Whether certain supplements, taken before or during pregnancy, can reduce the risk of autism is a hotly debated question. A new large-scale study takes a fresh look.
Despite this, the exact causes and risk factors involved are still shrouded in mystery. No one knows why ASDs occur and how they can be prevented.
Over the years, several studies have looked at the links between a mother’s nutritional status and the cognitive abilities of her offspring. The findings, to date, have been inconclusive, but scientists believe that this line of questioning might eventually help to solve the ASD riddle.
For instance, previous work has shown a relationship between low maternal vitamin D and ASD. Similarly, neural tube defects — that is, birth defects of the brain, spine, or spinal cord that occur very early in pregnancy — are known to be prevented by increased folic acid intake.
For these reasons and others, pregnant women are recommended to take multivitamins and folic acid supplements as standard.
Because relationships between multivitamin and folic acid supplementation and ASDs have been inconsistent, a study published this week in JAMA reopens the question.
Supplements and ASD investigated
The current research team was headed up by Stephen Z. Levine, Ph.D., of the University of Haifa, Israel. Data were taken from 45,300 Israeli children born 2003–2007 who were followed up until 2015.
The scientists gathered information about any prescription supplements taken by the mothers before pregnancy (540–271 days before childbirth) and during pregnancy (270 days before childbirth up to childbirth).
Of the 45,300 children born to 26,702 mothers, 572 were diagnosed with ASD.
The authors concluded that there was a decreased risk of the offspring developing ASD if the mothers took folic acid, multivitamin supplements, or both either before pregnancy, during pregnancy, or both before and during.

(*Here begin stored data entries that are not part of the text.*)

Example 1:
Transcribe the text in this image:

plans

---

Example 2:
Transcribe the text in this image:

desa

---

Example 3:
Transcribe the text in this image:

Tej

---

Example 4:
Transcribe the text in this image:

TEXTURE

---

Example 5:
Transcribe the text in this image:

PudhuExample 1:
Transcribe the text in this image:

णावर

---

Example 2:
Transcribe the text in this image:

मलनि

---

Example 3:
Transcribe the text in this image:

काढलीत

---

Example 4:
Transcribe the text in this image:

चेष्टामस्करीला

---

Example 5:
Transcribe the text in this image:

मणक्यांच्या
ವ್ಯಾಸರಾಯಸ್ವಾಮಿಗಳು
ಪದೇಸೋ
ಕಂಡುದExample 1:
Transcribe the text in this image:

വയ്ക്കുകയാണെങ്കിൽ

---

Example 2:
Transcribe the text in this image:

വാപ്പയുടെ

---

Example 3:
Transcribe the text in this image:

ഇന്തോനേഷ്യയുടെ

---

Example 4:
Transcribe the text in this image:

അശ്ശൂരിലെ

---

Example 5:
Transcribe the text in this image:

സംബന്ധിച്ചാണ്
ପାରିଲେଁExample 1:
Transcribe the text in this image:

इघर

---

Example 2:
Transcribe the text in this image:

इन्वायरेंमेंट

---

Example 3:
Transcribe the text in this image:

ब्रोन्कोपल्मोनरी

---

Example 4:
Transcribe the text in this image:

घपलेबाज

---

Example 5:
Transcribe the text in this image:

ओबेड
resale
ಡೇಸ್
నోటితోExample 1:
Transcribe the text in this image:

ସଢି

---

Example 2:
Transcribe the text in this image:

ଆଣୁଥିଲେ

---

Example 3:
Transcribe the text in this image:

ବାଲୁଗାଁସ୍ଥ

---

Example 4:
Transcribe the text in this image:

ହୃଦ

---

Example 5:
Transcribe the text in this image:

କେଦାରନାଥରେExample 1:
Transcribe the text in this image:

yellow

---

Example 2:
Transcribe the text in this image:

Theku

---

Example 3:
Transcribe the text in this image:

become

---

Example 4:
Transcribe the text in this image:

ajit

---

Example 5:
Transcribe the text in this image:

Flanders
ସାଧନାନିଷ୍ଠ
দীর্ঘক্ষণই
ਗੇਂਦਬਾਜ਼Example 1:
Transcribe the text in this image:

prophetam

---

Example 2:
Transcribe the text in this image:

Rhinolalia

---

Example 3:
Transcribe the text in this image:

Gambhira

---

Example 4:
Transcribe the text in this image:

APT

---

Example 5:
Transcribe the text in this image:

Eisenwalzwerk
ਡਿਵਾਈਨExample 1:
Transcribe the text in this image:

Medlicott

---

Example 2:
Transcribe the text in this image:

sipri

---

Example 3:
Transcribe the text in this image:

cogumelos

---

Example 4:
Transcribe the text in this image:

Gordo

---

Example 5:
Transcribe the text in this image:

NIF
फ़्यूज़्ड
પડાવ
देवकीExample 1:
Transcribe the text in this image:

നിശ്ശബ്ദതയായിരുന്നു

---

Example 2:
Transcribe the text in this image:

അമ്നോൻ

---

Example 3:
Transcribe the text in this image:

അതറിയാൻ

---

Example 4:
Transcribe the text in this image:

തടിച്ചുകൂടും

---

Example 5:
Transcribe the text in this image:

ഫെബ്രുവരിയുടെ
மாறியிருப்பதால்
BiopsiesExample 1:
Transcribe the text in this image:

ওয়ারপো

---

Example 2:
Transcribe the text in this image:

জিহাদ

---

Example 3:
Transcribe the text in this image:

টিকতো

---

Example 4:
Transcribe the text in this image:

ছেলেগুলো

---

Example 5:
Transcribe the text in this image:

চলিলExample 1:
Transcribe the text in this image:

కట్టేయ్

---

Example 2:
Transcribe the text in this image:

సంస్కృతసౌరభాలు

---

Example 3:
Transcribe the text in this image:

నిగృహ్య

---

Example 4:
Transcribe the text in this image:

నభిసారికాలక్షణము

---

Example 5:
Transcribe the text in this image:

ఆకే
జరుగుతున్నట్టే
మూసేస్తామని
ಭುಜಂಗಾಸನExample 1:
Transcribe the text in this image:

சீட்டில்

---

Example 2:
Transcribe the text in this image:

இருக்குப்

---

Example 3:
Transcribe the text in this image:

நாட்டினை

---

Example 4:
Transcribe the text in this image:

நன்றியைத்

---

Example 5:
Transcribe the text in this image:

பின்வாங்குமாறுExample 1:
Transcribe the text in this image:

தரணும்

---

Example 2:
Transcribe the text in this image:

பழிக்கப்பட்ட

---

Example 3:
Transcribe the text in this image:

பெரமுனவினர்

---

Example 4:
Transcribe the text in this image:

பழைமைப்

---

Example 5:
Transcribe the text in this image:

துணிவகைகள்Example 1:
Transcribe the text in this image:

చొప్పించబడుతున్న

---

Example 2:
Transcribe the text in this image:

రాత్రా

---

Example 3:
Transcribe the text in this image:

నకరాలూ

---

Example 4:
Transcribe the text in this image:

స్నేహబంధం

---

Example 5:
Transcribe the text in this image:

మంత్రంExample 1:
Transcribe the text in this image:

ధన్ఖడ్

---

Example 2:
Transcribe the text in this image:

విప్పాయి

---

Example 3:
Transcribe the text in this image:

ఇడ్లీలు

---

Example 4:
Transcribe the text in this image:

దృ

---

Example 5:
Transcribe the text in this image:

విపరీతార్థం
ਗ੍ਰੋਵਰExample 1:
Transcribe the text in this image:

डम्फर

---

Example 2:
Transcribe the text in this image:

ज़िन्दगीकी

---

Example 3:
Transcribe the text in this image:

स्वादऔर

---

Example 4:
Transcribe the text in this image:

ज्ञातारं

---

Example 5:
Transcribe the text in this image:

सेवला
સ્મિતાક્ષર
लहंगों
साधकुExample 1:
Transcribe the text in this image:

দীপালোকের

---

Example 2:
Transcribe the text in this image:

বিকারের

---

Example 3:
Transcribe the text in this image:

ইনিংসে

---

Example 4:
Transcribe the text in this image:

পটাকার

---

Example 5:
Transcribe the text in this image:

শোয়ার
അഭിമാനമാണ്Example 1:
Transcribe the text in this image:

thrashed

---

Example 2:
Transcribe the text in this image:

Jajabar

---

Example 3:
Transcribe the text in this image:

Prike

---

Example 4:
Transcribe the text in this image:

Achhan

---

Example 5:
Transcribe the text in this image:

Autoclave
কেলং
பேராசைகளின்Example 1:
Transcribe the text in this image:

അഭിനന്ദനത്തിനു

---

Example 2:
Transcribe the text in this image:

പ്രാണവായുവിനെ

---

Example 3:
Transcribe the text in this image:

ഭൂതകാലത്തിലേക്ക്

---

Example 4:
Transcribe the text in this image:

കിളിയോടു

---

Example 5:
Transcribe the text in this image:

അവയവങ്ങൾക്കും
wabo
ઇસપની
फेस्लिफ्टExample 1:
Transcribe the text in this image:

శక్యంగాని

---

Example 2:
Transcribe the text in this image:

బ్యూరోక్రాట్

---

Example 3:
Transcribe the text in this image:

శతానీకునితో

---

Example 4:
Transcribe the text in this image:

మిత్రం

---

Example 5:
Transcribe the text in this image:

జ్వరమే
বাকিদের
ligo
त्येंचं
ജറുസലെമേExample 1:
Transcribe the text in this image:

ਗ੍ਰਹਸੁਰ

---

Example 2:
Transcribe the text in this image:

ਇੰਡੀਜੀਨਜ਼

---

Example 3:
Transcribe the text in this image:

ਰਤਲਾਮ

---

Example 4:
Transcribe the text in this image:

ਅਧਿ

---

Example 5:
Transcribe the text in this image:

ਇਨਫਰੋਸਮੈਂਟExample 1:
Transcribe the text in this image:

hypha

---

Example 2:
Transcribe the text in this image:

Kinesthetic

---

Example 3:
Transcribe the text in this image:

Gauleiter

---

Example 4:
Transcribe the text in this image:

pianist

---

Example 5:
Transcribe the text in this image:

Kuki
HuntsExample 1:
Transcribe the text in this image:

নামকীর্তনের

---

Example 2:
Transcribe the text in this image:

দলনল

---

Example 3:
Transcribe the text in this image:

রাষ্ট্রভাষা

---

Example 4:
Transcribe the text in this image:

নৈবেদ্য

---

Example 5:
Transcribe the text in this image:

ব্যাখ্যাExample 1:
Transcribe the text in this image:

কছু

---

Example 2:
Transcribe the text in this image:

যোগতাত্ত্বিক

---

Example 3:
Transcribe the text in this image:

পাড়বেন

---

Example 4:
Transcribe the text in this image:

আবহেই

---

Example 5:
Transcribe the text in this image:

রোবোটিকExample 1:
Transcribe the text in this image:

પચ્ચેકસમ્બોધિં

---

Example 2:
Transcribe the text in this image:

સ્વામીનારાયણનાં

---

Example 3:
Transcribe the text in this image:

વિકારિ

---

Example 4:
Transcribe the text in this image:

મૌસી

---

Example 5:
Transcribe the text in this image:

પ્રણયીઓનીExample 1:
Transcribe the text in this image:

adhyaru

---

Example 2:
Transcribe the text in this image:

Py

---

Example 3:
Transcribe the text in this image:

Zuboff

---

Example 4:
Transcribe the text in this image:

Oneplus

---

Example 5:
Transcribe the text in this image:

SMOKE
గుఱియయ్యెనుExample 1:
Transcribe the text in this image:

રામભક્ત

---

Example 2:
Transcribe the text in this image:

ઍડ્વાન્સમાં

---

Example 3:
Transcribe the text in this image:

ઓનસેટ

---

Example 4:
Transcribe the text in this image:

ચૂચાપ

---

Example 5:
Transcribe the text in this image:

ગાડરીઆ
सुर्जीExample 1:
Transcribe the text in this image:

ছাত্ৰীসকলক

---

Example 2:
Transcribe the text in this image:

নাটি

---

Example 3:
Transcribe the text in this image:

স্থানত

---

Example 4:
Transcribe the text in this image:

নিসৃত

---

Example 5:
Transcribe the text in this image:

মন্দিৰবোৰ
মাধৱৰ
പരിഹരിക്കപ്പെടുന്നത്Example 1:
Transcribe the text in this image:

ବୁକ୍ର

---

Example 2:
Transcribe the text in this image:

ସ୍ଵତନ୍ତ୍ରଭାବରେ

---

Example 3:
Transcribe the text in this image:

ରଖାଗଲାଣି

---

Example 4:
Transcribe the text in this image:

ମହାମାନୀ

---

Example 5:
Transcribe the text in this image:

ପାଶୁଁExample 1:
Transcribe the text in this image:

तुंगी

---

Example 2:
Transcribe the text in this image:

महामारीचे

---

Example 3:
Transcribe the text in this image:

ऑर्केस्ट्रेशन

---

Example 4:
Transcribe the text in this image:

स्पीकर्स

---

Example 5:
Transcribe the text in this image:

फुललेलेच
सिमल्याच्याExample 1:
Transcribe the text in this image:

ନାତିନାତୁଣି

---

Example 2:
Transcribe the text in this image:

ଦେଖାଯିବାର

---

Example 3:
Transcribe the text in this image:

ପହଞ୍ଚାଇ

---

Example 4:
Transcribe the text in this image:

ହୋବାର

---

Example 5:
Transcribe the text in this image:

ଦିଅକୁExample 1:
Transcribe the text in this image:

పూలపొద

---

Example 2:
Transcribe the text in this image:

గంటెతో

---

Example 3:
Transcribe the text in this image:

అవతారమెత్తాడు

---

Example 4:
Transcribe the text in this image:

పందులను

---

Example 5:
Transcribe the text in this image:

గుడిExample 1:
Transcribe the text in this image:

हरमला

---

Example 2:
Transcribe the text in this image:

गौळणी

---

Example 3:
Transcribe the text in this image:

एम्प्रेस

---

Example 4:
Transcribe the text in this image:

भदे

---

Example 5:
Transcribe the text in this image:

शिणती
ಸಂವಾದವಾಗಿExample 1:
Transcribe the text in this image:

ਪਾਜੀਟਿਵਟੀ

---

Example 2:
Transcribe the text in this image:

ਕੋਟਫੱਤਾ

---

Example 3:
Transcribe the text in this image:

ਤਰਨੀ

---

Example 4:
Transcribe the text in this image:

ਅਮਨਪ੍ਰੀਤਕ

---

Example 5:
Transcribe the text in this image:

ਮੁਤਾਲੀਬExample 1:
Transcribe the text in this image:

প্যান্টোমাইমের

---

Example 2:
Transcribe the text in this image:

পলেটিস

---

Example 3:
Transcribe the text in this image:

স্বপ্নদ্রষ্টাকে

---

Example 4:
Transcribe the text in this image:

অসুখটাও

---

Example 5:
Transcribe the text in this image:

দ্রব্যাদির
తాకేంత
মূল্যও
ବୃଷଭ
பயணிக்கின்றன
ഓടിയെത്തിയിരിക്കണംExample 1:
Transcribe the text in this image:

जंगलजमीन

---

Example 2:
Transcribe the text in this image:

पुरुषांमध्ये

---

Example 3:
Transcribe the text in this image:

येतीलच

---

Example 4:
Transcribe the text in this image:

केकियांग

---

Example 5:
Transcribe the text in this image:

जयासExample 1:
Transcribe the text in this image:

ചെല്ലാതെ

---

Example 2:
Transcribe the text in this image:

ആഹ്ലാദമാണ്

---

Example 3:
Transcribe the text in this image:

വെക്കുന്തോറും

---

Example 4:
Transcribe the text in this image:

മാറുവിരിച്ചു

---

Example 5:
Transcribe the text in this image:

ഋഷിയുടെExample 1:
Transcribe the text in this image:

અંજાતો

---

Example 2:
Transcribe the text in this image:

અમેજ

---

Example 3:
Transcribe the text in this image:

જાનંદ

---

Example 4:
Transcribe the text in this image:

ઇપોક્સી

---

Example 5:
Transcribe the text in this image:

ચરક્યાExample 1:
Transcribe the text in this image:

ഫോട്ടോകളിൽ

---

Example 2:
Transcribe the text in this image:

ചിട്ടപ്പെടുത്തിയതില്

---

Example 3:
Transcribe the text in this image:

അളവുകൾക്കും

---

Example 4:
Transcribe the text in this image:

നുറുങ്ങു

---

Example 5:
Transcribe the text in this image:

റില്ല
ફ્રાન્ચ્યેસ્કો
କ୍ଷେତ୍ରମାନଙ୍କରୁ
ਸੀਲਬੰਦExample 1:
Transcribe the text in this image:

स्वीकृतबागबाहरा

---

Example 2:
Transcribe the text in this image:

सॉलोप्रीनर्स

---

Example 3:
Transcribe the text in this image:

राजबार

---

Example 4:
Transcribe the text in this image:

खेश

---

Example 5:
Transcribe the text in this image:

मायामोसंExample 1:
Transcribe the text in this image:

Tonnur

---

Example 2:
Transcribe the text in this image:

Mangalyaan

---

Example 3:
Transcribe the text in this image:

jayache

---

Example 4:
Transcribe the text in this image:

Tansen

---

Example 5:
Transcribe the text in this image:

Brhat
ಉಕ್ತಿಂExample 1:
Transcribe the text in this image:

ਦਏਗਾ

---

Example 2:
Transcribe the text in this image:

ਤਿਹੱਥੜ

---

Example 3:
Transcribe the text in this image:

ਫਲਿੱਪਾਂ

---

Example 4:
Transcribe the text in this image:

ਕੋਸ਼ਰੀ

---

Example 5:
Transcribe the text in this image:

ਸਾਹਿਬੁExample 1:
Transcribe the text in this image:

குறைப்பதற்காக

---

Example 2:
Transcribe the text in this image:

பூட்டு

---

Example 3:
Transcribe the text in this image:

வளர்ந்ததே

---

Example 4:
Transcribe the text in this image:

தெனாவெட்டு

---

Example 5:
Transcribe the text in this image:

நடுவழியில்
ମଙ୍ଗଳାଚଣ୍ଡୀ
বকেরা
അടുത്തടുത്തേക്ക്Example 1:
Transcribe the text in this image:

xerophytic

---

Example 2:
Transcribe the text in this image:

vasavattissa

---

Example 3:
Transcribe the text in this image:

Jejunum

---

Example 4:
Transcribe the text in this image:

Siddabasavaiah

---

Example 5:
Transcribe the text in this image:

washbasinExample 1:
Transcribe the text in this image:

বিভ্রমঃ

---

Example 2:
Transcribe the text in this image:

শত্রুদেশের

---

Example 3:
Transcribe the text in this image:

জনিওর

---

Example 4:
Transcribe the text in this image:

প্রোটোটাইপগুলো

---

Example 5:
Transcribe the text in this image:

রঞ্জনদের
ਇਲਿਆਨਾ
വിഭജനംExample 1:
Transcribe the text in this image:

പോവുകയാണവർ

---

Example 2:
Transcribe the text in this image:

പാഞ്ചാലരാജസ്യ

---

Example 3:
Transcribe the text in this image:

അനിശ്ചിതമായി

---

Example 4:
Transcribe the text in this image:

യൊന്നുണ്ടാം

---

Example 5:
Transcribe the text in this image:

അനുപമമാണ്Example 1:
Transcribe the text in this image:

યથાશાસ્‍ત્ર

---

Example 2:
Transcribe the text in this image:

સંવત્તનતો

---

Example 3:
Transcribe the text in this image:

To reiterate, supplements taken before pregnancy began, during pregnancy, or both before and during appeared to reduce the risk of ASD in the offspring.
This positive effect remained significant after a range of confounding variables were accounted for. The protective effect was measured in both male and female offspring, but the authors note that the low number of ASD diagnoses in females makes this conclusion less firm.
Among the children of women with psychiatric conditions, the risk of ASD did not diminish with supplementation, although, again, the sample size was relatively small.
The new results back up earlier conclusions from a Norwegian study that found that maternal folic acid use from 4 weeks before and 8 weeks into pregnancy was associated with a reduced risk of ASD. But although the findings are in line with some previous studies, not all previous research found such an effect.
This current study also marks the first time that links that go back further in time have been found: supplement use 2 years before pregnancy reduced ASD risk. That said, the authors are quick to describe the new experiment’s limitations, which include the lack of a sibling control analysis.
Additionally, information regarding supplement use came from prescription records. It is therefore possible that some mothers bought over-the-counter supplements, which would not have been included in the analysis.
The study is only observational, meaning that a causal relationship cannot be proven. Further studies will be needed to understand whether or not this anti-ASD effect is real.
The authors write in their conclusion, “Reduced risk of ASD in offspring is a consideration for public health policy that may be realized by extended use of [folic acid] and multivitamin supplements during pregnancy.”
Whether the results are replicated or not, advice to pregnant mothers will remain unchanged: multivitamin and folate supplementation will be recommended, regardless.
Hopefully, in time, any nutritional components of ASD risk will be pinned down once and for all.